Global markets were mostly lower overnight, although Apple kept the Nasdaq Technology Index in positive territory as it is set to announce a series of new bundled products
US equities pulled back from the cusp of record highs, and there hasn’t been much fresh news overnight offshore. US jobless claims fell below 1 million for the first time since mid-March, pointing to a continued recovery in the US labour market (although the level of jobless claims remains very high, above that seen after the GFC). There is still no breakthrough in sight in negotiations between Democrats and Republicans but the market is trading like a new fiscal package will eventually be agreed. The rate of new COVID-19 cases continues to trend lower in the US, albeit from very high levels.
Closer to home, the focus today in New Zealand will be on the Government announcement at 530pm NZT from the Prime Minister on the strategy from here. Most are expecting that Level 3 to be extended for a couple weeks in Auckland & the rest of the country to remain Level 2.
We are also now in the thick of Australasian earnings season, with a number of companies reporting profit results. As always, we will provide full updates on announcements in our weekly reports.
Treasury Wine Estates (TWE:ASX)
TWE shares jumped +12% yesterday, as it pointed to a brighter future for its China business as its margins and profits crashed in the United States.

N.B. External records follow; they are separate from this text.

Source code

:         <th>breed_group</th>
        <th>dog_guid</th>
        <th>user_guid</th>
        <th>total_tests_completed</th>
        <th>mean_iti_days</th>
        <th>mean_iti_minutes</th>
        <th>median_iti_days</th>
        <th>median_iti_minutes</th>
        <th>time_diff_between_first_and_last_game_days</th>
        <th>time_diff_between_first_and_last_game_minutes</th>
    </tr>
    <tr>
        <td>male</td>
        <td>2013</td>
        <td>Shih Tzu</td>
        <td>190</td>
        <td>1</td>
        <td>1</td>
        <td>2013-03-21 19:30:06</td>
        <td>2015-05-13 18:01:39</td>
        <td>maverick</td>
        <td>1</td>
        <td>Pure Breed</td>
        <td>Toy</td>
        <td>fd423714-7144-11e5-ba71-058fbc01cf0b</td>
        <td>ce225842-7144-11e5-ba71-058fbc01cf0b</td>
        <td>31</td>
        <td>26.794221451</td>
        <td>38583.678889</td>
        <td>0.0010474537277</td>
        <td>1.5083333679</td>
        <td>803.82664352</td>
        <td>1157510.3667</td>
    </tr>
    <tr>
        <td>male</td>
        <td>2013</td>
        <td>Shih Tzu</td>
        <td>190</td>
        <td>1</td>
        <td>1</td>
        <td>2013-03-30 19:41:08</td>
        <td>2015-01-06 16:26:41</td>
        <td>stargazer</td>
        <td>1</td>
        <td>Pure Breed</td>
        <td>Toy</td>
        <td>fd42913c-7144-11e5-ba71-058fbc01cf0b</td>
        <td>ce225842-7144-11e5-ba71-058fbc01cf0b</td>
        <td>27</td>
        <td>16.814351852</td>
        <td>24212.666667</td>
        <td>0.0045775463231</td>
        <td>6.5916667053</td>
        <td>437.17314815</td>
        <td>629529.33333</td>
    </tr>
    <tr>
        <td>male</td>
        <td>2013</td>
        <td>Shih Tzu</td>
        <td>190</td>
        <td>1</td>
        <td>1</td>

The 2020 financial year result was in line with prior guidance and TWE has not provided 2021 earnings guidance, but did give positive commentary on Asia with China depletions up 13% in June quarter and 40% in the month of June with some signs of momentum returning in Asia. North America was messy result with operating earnings down A$115m in constant currency while Europe held up well in what was a fairly stable pandemic performance.
We currently have a High-Risk BUY rating in TWE as we saw that the road of recovery may be slower than anticipated, especially given challenging market conditions in the US. Yesterday's share price jump shows the market now has low expectations for the stock.
Australia & New Zealand Market Movers
The Australian market was lower yesterday (ASX 200 Index -0.6%) for the second day in a row.
Investors digested a number of stock announcements, those under our research coverage were:
Xero, which provided a positive Annual Shareholding Meeting update, as it added 96k subscribers in the first 4 months of the 2021 financial year. Xero did not provide an update on the price hike which was deferred for the second time this year, however pricing will likely be under pressure given the global economic backdrop.
Telstra dropped -8% after its full year profit fell -14% to $1.839 billion, while its like-for-like operating earnings was down -0.3% to $8.4 billion. While a mixed result it was in line with prior guidance, but Telstra said it was assuming COVID-19 would have a $400 million hit on its earnings for the 2021 financial year which spooked investors.
QBE Insurance shares were higher as it managed to pay out a 4¢ dividend despite posting a loss for the financial year, with wild weather, poor investment results and hits from the pandemic weighing heavily on its profitability.
New Zealand shares edged higher on Thursday (NZX 50 Index +0.1%) as gains in local software companies spurred on by Wall Street's tech rally just offset the general malaise of the latest covid-19 lockdown.
Stock market operator NZX reported a 21% increase in first-half operating profit due to a marked increase in capital raisings and a surge of new retail investors driving trading activity. The result was underpinned by listed companies which raised capital, but the NZX needs more new listings to have a sustainable increase in revenue.
Precinct Properties New Zealand hiked its dividend on an 11.8% increase in operating income. The 2020 financial result had little impact from COVID-19. However, retail uncertainty was evidenced in a NZ$70m negative value movement on Commercial Bay retail to NZ$425m. In saying that, a large part of the office portfolio remains in good shape.
3 Things Markets Will be Watching this Week
- COVID-19 related news-flow remains key, with second wave and lockdown headlines, while US Congress debate what an extension of stimulus will look like.
- Trade tensions between the US and China look to have escalated once again.
- Closer to home, the NZ corporate reporting season kicks off today with Vital Healthcare and Contact Energy the first to announce profits on Monday. The Reserve Bank of New Zealand also makes an interest rate decision.